Bien que les représentants de la Gaspésie et des Îles-de-la-Madeleine invoquent aussi un préjudice tout aussi irréparable qui plane au-dessus de la possibilité de perdre un siège, la juge Brault souligne que «ce préjudice n'est pas affecté par un éventuel sursis de la Loi».
La séparation du politique et du judiciaire
Quant à la balance des inconvénients, la juge Brault a dû regarder avec soin la notion d’intervention juridique dans les affaires politiques. «La notion d'intérêt public revêt toute son importance puisque la Loi est présumée avoir été adoptée dans un objectif d'intérêt public, écrit-elle. Cette présomption, qui doit à ce stade-ci être tenue pour acquise, fait en sorte que les tribunaux ne suspendront pas une loi adoptée par une législature sans en avoir fait un examen constitutionnel complet.»

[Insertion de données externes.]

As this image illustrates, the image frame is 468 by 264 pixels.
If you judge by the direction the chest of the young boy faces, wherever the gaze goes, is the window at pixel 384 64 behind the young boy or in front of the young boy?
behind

Cependant, ajoute-t-elle, «l'existence d'une question sérieuse et d'un préjudice sérieux milite en faveur du sursis de la Loi, mais de façon limitée. (…) La Commission sera ainsi exemptée de l'application de la Loi mais uniquement aux fins de lui permettre de finaliser le second rapport dont la rédaction a été interrompue par l'adoption de celle-ci. Cette mesure préserve les droits des parties à l'égard du fond du litige et limite ce qui peut avoir des allures d'incursion dans le privilège parlementaire.»